Straight Outta Compton writer Alan Wenkus will write an authorized George Jones biopic titled No Show Jones.
The film, which will be produced by L.A.-based production and finance company 28 Entertainment, follows the Country Music Hall of Famer's rise in the 1950s through the 1970s, chronicling his struggles with alcohol and substance abuse, his turbulent seven-year marriage to singer Tammy Wynette and his marriage to Nancy Jones, who he credited with saving him from his demons.
Wenkus, who worked closely with the George Jones Estate, is finalizing the script after doing extensive research, conducting dozens of interviews and collaborating with Jones' widow, Nancy Jones, who is executive producing the film. 28 Entertainment’s Brian A. Hoffman along with the original writer, Dennis Baxter, are producing the project alongside Wenkus.
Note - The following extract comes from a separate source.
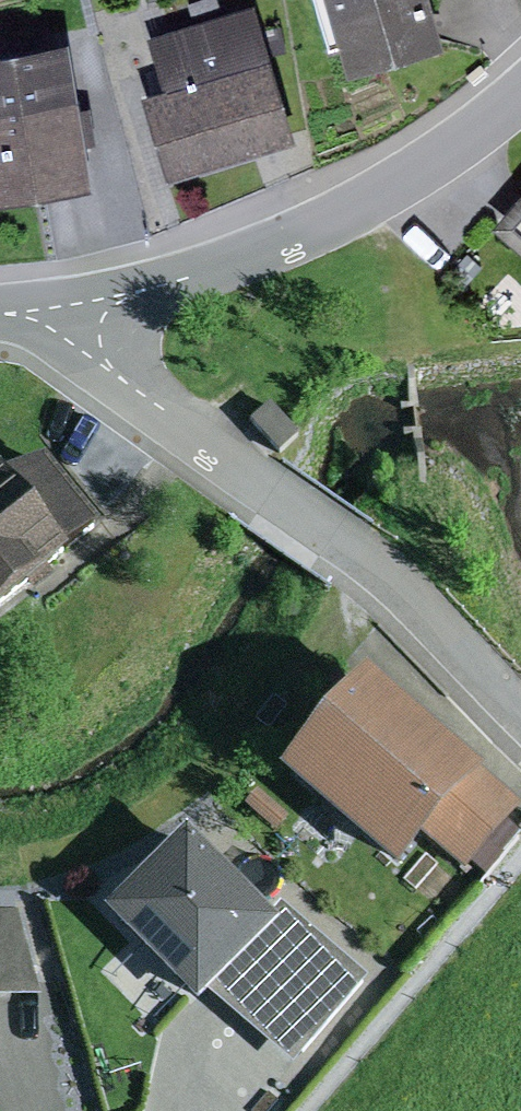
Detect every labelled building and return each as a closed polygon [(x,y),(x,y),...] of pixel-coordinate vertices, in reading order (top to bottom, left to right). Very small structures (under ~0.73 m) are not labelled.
[(349,76),(443,48),(429,0),(327,0),(349,76)] [(143,99),(168,182),(296,143),(255,7),(149,39),(165,92),(143,99)] [(0,56),(0,206),(91,191),(68,46),(0,56)] [(495,230),(520,251),(520,198),(495,230)] [(270,408),(252,426),(280,455),(299,438),(270,408)] [(69,566),(65,560),(101,530),(42,457),(4,488),(0,484),(0,622),(69,566)] [(519,803),(361,671),(275,775),(395,875),(426,839),(463,870),(519,803)] [(258,796),(246,810),(276,835),(288,822),(258,796)] [(269,922),(188,838),(109,915),(199,1009),(208,1001),(279,932),(269,922)] [(282,908),(269,922),(279,932),(208,1001),(292,1070),(368,982),(282,908)] [(41,1000),(17,916),(0,917),(0,1001),(41,1000)]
The producers -- who spent time with the country star in his later years (he died in 2013 at the age of 81) -- are introducing the project at the Cannes film market and are looking to attach talent shortly. .
“We are very excited about moving into the next phase of bringing George’s remarkable life to the big screen," Hoffman said. "We are thrilled that so many talented people have shown a great deal of interest in this project."
Wenkus did similarly exhaustive research while writing the long-gestating Straight Outta Compton, which will by released by Universal on Aug. 14.
Known as "No-Show Jones" and "The Possum," Jones was best-known for sorrowful ballads like "He Stopped Loving Her Today" and "She Thinks I Still Care." But he also spawned such fun hits as "White Lightning” and "The Race Is On.”
The project's movement forward coincides with a new George Jones Museum, which opened in Nashville on April 23, bringing new attention to the country music star whose career spanned six decades.
Jones was inducted into the Country Music Hall of Fame in 1992, named a Kennedy Center Honoree in 2008 and received a Lifetime Achievement Grammy in 2012.
28 Entertainment is currently developing Code Name: Johnny Walker, based on a New York Times best-seller about an Iraqi who fought with the U.S. Navy SEALS.